Evaluating sums of multivariate Gaussians is a common computational task in image processing, computer vision and learning, including in the general and powerful technique of kernel density estimation (KDE). The quadratic computational complexity of KDE is a significant barrier to practical applications. The fast Gauss transform (FGT) has successfully accelerated the kernel density estimation to linear time for low-dimensional problems. Unfortunately, direct extension of the FGT to higher-dimensional problems results in an algorithm whose cost grows exponentially with dimension, making it impractical for dimensions above three. We develop an improved fast Gauss transform (IFGT) in higher dimensions. A new multivariate expansion scheme and an adaptive space subdivision technique dramatically improve the performance. The IFGT has been applied to the mean shift algorithm achieving linear computational complexity, and been applied to applications such as image segmentation, and visual tracking.

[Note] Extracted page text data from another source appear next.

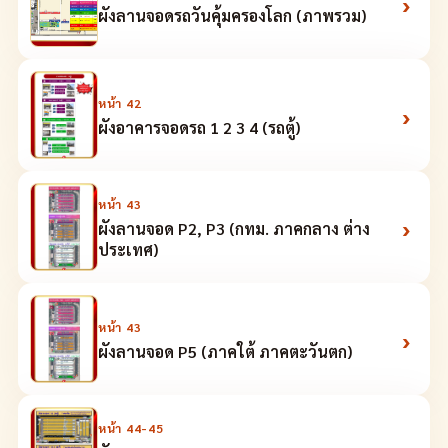
›
ผังลานจอดรถวันคุ้มครองโลก (ภาพรวม)
หน้า
42
›
ผังอาคารจอดรถ 1 2 3 4 (รถตู้)
หน้า
43
›
ผังลานจอด P2, P3 (กทม. ภาคกลาง ต่าง
ประเทศ)
หน้า
43
›
ผังลานจอด P5 (ภาคใต้ ภาคตะวันตก)
หน้า
44-45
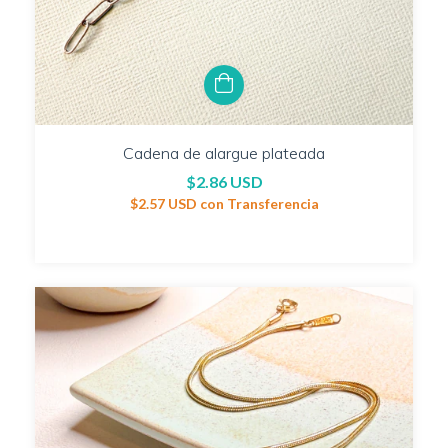
Cadena de alargue plateada
$2.86 USD
$2.57 USD
con
Transferencia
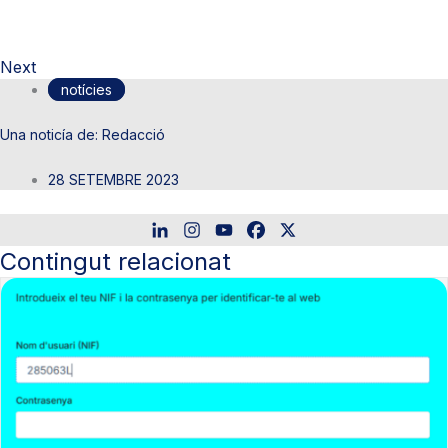
Next
notícies
Redacció
28 SETEMBRE 2023
Contingut relacionat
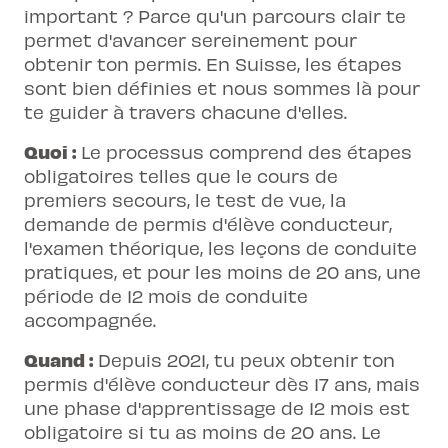
important ? Parce qu'un parcours clair te
permet d'avancer sereinement pour
obtenir ton permis. En Suisse, les étapes
sont bien définies et nous sommes là pour
te guider à travers chacune d'elles.
Quoi :
Le processus comprend des étapes
obligatoires telles que le cours de
premiers secours, le test de vue, la
demande de permis d'élève conducteur,
l'examen théorique, les leçons de conduite
pratiques, et pour les moins de 20 ans, une
période de 12 mois de conduite
accompagnée.
Quand :
Depuis 2021, tu peux obtenir ton
permis d'élève conducteur dès 17 ans, mais
une phase d'apprentissage de 12 mois est
obligatoire si tu as moins de 20 ans. Le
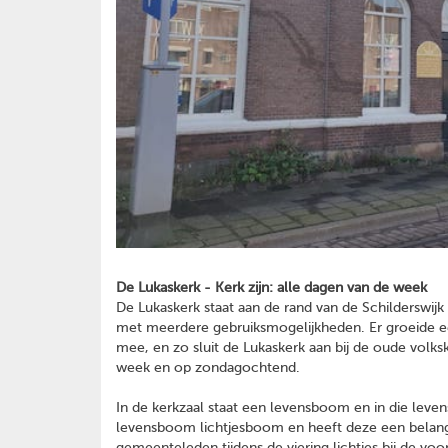
De Lukaskerk - Kerk zijn: alle dagen van de week
De Lukaskerk staat aan de rand van de Schilderswijk
met meerdere gebruiksmogelijkheden. Er groeide e
mee, en zo sluit de Lukaskerk aan bij de oude volk
week en op zondagochtend.
In de kerkzaal staat een levensboom en in die le
levensboom lichtjesboom en heeft deze een belangr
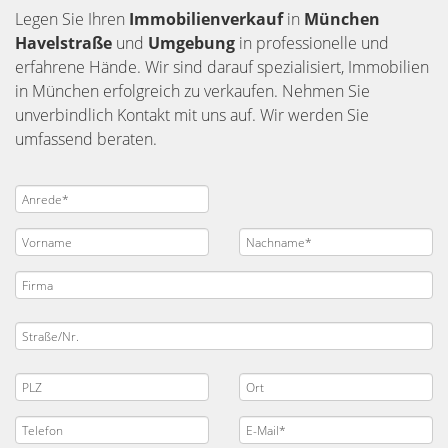
Legen Sie Ihren
Immobilienverkauf
in
München
Havelstraße
und
Umgebung
in professionelle und
erfahrene Hände. Wir sind darauf spezialisiert, Immobilien
in München erfolgreich zu verkaufen. Nehmen Sie
unverbindlich Kontakt mit uns auf. Wir werden Sie
umfassend beraten.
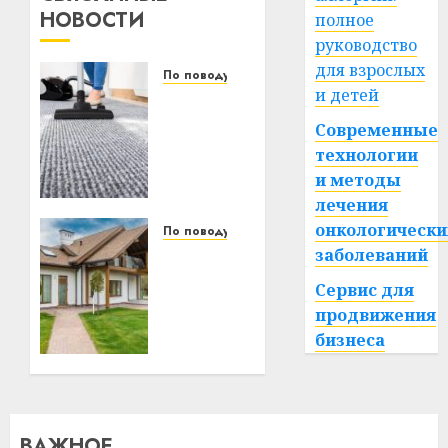
НОВОСТИ
полное
руководство
для взрослых
По поводу
и детей
Уборка
в
Современные
бизнесе:
технологии
почему
и методы
предприниматели
лечения
из
онкологически
регионов
По поводу
переходят
заболеваний
Как
на
комбинировать
Сервис для
профессиональный
разные
продвижения
клининг
цвета
бизнеса
сайдинга
на
21.06.2026
0
одном
фасаде:
советы
ВАЖНОЕ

Another issue when applying kernel methods to vision problems is that the statistical similarity measures commonly used were meant for low-dimensional problems. In particular similarity measures such as the Bhattacharya coefficient or the K-L distance were computed using histograms. When these measures are used for high-dimensional problems it is found that they are either unstable or not discriminative, and further are expensive to compute. We proposed a novel simple symmetric similarity function between kernel-density estimates of the model and target distributions. The mean-shift algorithm is used to track objects by iteratively maximizing this similarity function. To alleviate the quadratic complexity of the density estimation, we employ Gaussian kernels and the IFGT, which leads to very efficient and robust nonparametric tracking algorithms. The proposed algorithms are tested with several image sequences and shown to achieve robust real-time tracking performance.

The amount of computation required for the recently popular kernel machines used in learning grows with $N$ training samples at least as $O(N^2)$. Such a computational complexity is significant even for moderate size problems and is prohibitive for large datasets. We present an approximation technique based on the IFGT to reduce the computation into $O(N)$. We also give error bound for the approximation, and show experimental results on the UCI datasets without significant decreasing in the accuracy.